**Task**
An exact copy of every entry is required, minus the pictures.

>>>

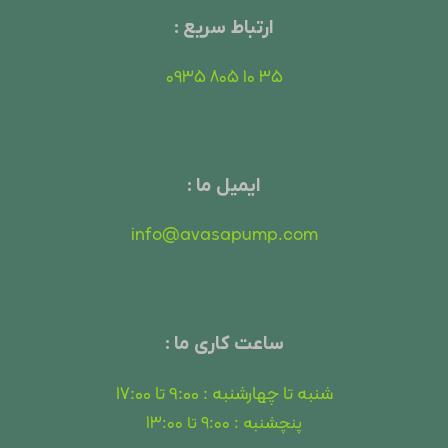
ارتباط سریع :
35 10 805 0935
ایمیل ما :
info@avasapump.com
ساعت کاری ما :
شنبه تا چهارشنبه : 9:00 تا 17:00
پنچشنبه : 9:00 تا 13:00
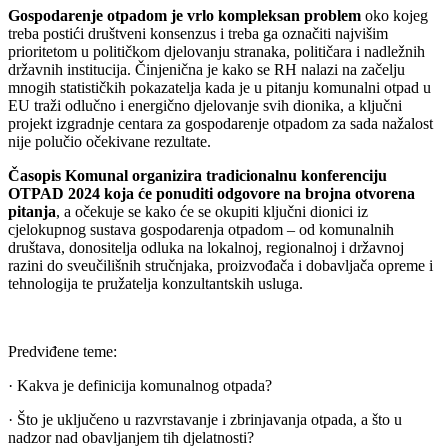
Gospodarenje otpadom je vrlo kompleksan problem
oko kojeg
treba postići društveni konsenzus i treba ga označiti najvišim
prioritetom u političkom djelovanju stranaka, političara i nadležnih
državnih institucija. Činjenična je kako se RH nalazi na začelju
mnogih statističkih pokazatelja kada je u pitanju komunalni otpad u
EU traži odlučno i energično djelovanje svih dionika, a ključni
projekt izgradnje centara za gospodarenje otpadom za sada nažalost
nije polučio očekivane rezultate.
Časopis Komunal organizira tradicionalnu konferenciju
OTPAD
2024
koja će ponuditi odgovore na brojna otvorena
pitanja
, a očekuje se kako će se okupiti ključni dionici iz
cjelokupnog sustava gospodarenja otpadom – od komunalnih
društava, donositelja odluka na lokalnoj, regionalnoj i državnoj
razini do sveučilišnih stručnjaka, proizvođača i dobavljača opreme i
tehnologija te pružatelja konzultantskih usluga.
Predviđene teme:
· Kakva je definicija komunalnog otpada?
· Što je uključeno u razvrstavanje i zbrinjavanja otpada, a što u
nadzor nad obavljanjem tih djelatnosti?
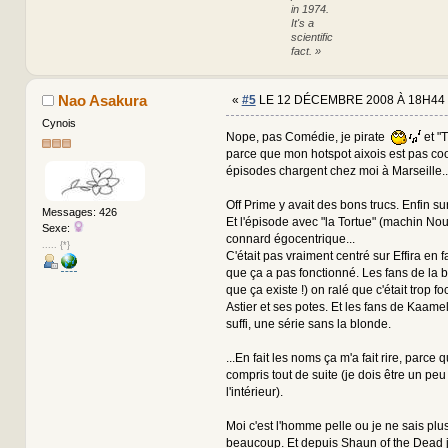
in 1974.
It's a
scientific
fact. »
Nao Asakura
«
#5
LE 12 DÉCEMBRE 2008 À 18H44 
Cynois
Nope, pas Comédie, je pirate
et "
parce que mon hotspot aixois est pas coo
épisodes chargent chez moi à Marseille.
Off Prime y avait des bons trucs. Enfin su
Messages: 426
Et l'épisode avec "la Tortue" (machin Nou
Sexe:
connard égocentrique...
..... {*}
C'était pas vraiment centré sur Effira en fa
que ça a pas fonctionné. Les fans de la bl
que ça existe !) on ralé que c'était trop f
Astier et ses potes. Et les fans de Kaamelo
suffi, une série sans la blonde.
...En fait les noms ça m'a fait rire, parce 
compris tout de suite (je dois être un pe
l'intérieur).
Moi c'est l'homme pelle ou je ne sais plu
beaucoup. Et depuis Shaun of the Dead 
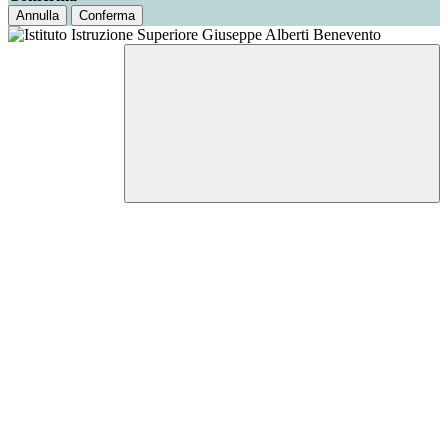
Annulla
Conferma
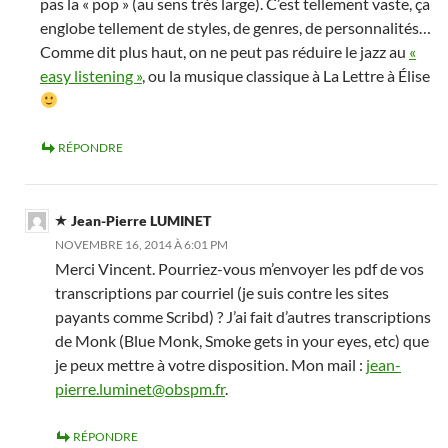
pas la « pop » (au sens très large). C’est tellement vaste, ça
englobe tellement de styles, de genres, de personnalités…
Comme dit plus haut, on ne peut pas réduire le jazz au
«
easy listening »
, ou la musique classique à La Lettre à Élise
RÉPONDRE
Jean-Pierre LUMINET
NOVEMBRE 16, 2014 À 6:01 PM
Merci Vincent. Pourriez-vous m’envoyer les pdf de vos
transcriptions par courriel (je suis contre les sites
payants comme Scribd) ? J’ai fait d’autres transcriptions
de Monk (Blue Monk, Smoke gets in your eyes, etc) que
je peux mettre à votre disposition. Mon mail :
jean-
pierre.luminet@obspm.fr
.
RÉPONDRE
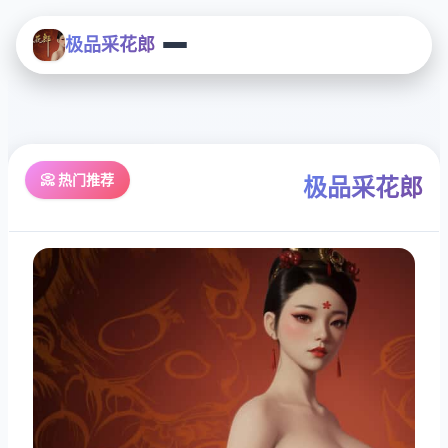
极品采花郎
📀 热门推荐
极品采花郎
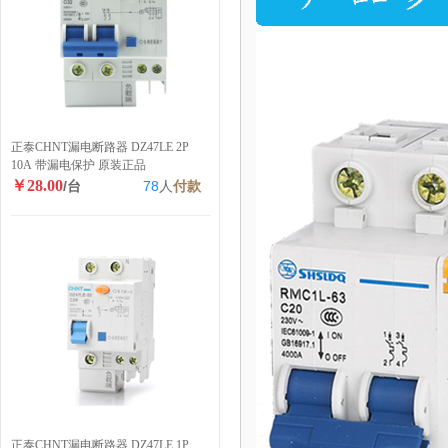
正泰CHNT漏电断路器 DZ47LE 2P
10A 带漏电保护 原装正品
￥28.00
/台
78
人
付款
正泰CHNT漏电断路器 DZ47LE 1P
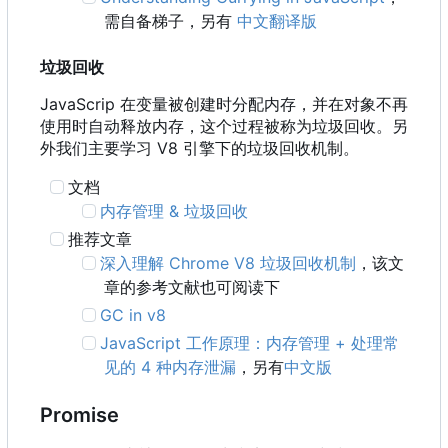
需自备梯子，另有
中文翻译版
垃圾回收
JavaScrip 在变量被创建时分配内存，并在对象不再
使用时自动释放内存，这个过程被称为垃圾回收。另
外我们主要学习 V8 引擎下的垃圾回收机制。
文档
内存管理 & 垃圾回收
推荐文章
深入理解 Chrome V8 垃圾回收机制
，该文
章的参考文献也可阅读下
GC in v8
JavaScript 工作原理：内存管理 + 处理常
见的 4 种内存泄漏
，另有
中文版
Promise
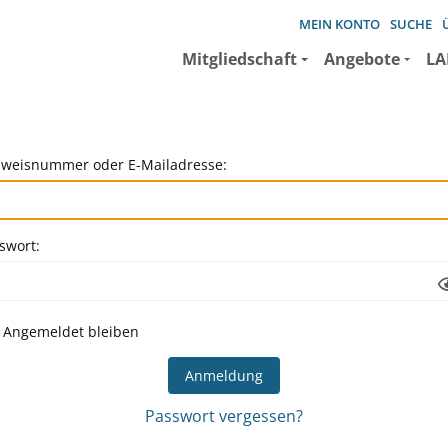
MEIN KONTO
SUCHE
Mitgliedschaft
Angebote
LA
weisnummer oder E-Mailadresse:
swort:
Angemeldet bleiben
Passwort vergessen?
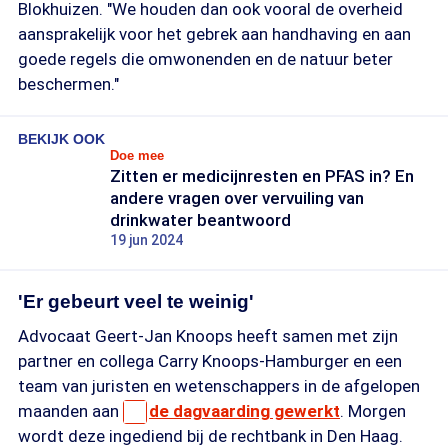
Blokhuizen. "We houden dan ook vooral de overheid
aansprakelijk voor het gebrek aan handhaving en aan
goede regels die omwonenden en de natuur beter
beschermen."
BEKIJK OOK
Doe mee
Zitten er medicijnresten en PFAS in? En
andere vragen over vervuiling van
drinkwater beantwoord
19 jun 2024
'Er gebeurt veel te weinig'
Advocaat Geert-Jan Knoops heeft samen met zijn
partner en collega Carry Knoops-Hamburger en een
team van juristen en wetenschappers in de afgelopen
maanden aan
de dagvaarding gewerkt
. Morgen
wordt deze ingediend bij de rechtbank in Den Haag.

<<<

**Response area**
ارتباط سریع :
35 10 805 0935
ایمیل ما :
info@avasapump.com
ساعت کاری ما :
شنبه تا چهارشنبه : 9:00 تا 17:00
پنچشنبه : 9:00 تا 13:00
Gospodarenje otpadom je vrlo kompleksan problem
oko kojeg
treba postići društveni konsenzus i treba ga označiti najvišim
prioritetom u političkom djelovanju stranaka, političara i nadležnih
državnih institucija. Činjenična je kako se RH nalazi na začelju
mnogih statističkih pokazatelja kada je u pitanju komunalni otpad u
EU traži odlučno i energično djelovanje svih dionika, a ključni
projekt izgradnje centara za gospodarenje otpadom za sada nažalost
nije polučio očekivane rezultate.
Časopis Komunal organizira tradicionalnu konferenciju
OTPAD
2024
koja će ponuditi odgovore na brojna otvorena
pitanja
, a očekuje se kako će se okupiti ključni dionici iz
cjelokupnog sustava gospodarenja otpadom – od komunalnih
društava, donositelja odluka na lokalnoj, regionalnoj i državnoj
razini do sveučilišnih stručnjaka, proizvođača i dobavljača opreme i
tehnologija te pružatelja konzultantskih usluga.
Predviđene teme:
· Kakva je definicija komunalnog otpada?
· Što je uključeno u razvrstavanje i zbrinjavanja otpada, a što u
nadzor nad obavljanjem tih djelatnosti?
in 1974.
It's a
scientific
fact. »
Nao Asakura
«
#5
LE 12 DÉCEMBRE 2008 À 18H44 
Cynois
Nope, pas Comédie, je pirate
et "
parce que mon hotspot aixois est pas coo
épisodes chargent chez moi à Marseille.
Off Prime y avait des bons trucs. Enfin su
Messages: 426
Et l'épisode avec "la Tortue" (machin Nou
Sexe:
connard égocentrique...
..... {*}
C'était pas vraiment centré sur Effira en fa
que ça a pas fonctionné. Les fans de la bl
que ça existe !) on ralé que c'était trop f
Astier et ses potes. Et les fans de Kaamelo
suffi, une série sans la blonde.
...En fait les noms ça m'a fait rire, parce 
compris tout de suite (je dois être un pe
l'intérieur).
Moi c'est l'homme pelle ou je ne sais plu
beaucoup. Et depuis Shaun of the Dead 
Annulla
Conferma
pas la « pop » (au sens très large). C’est tellement vaste, ça
englobe tellement de styles, de genres, de personnalités…
Comme dit plus haut, on ne peut pas réduire le jazz au
«
easy listening »
, ou la musique classique à La Lettre à Élise
RÉPONDRE
Jean-Pierre LUMINET
NOVEMBRE 16, 2014 À 6:01 PM
Merci Vincent. Pourriez-vous m’envoyer les pdf de vos
transcriptions par courriel (je suis contre les sites
payants comme Scribd) ? J’ai fait d’autres transcriptions
de Monk (Blue Monk, Smoke gets in your eyes, etc) que
je peux mettre à votre disposition. Mon mail :
jean-
pierre.luminet@obspm.fr
.
RÉPONDRE
极品采花郎
📀 热门推荐
极品采花郎
正泰CHNT漏电断路器 DZ47LE 2P
10A 带漏电保护 原装正品
￥28.00
/台
78
人
付款
正泰CHNT漏电断路器 DZ47LE 1P
需自备梯子，另有
中文翻译版
垃圾回收
JavaScrip 在变量被创建时分配内存，并在对象不再
使用时自动释放内存，这个过程被称为垃圾回收。另
外我们主要学习 V8 引擎下的垃圾回收机制。
文档
内存管理 & 垃圾回收
推荐文章
深入理解 Chrome V8 垃圾回收机制
，该文
章的参考文献也可阅读下
GC in v8
JavaScript 工作原理：内存管理 + 处理常
见的 4 种内存泄漏
，另有
中文版
Promise
MEIN KONTO
SUCHE
Mitgliedschaft
Angebote
LA
weisnummer oder E-Mailadresse:
swort:
Angemeldet bleiben
Passwort vergessen?
Blokhuizen. "We houden dan ook vooral de overheid
aansprakelijk voor het gebrek aan handhaving en aan
goede regels die omwonenden en de natuur beter
beschermen."
BEKIJK OOK
Doe mee
Zitten er medicijnresten en PFAS in? En
andere vragen over vervuiling van
drinkwater beantwoord
19 jun 2024
'Er gebeurt veel te weinig'
Advocaat Geert-Jan Knoops heeft samen met zijn
partner en collega Carry Knoops-Hamburger en een
team van juristen en wetenschappers in de afgelopen
maanden aan
de dagvaarding gewerkt
. Morgen
wordt deze ingediend bij de rechtbank in Den Haag.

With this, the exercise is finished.